## [TASK DETAILS]
The records that follow must be repeated exactly, minus the images.

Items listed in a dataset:
▼
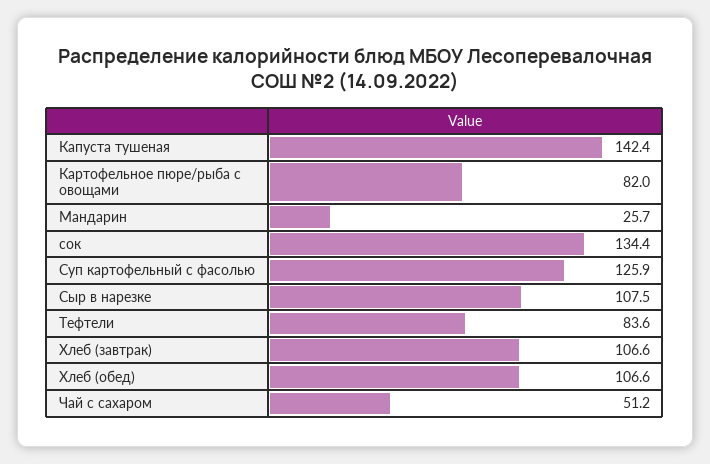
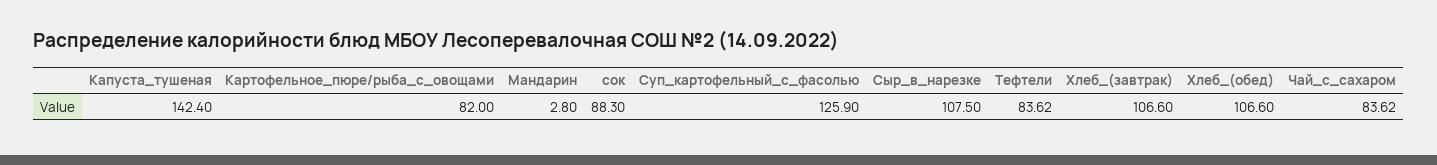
Мандарин: 25.7 -> 2.8
сок: 134.4 -> 88.3
Чай с сахаром: 51.2 -> 83.62

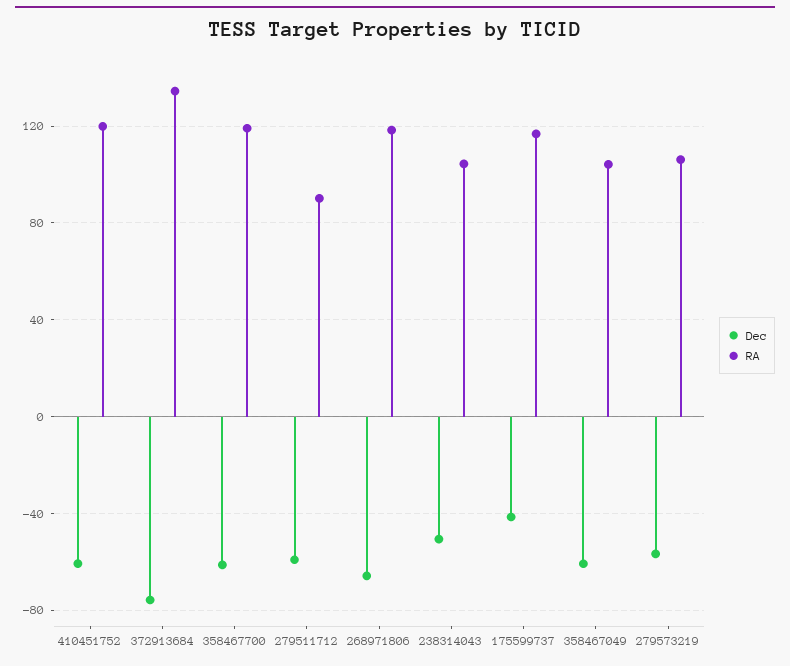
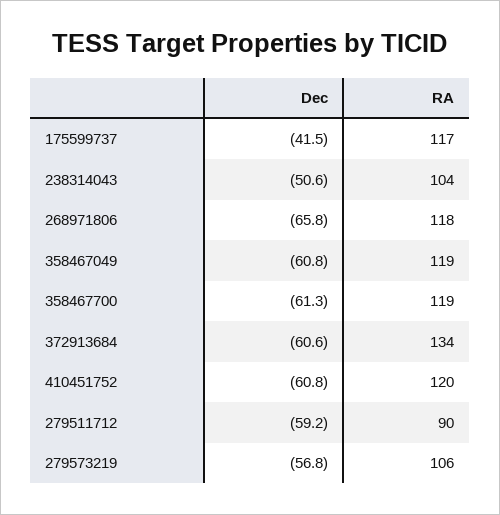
Dec, 372913684: -75 -> -60.6
RA, 358467049: 105 -> 119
▲
## [RESULT]
Мандарин: 25.7 -> 2.8
сок: 134.4 -> 88.3
Чай с сахаром: 51.2 -> 83.62

Dec, 372913684: -75 -> -60.6
RA, 358467049: 105 -> 119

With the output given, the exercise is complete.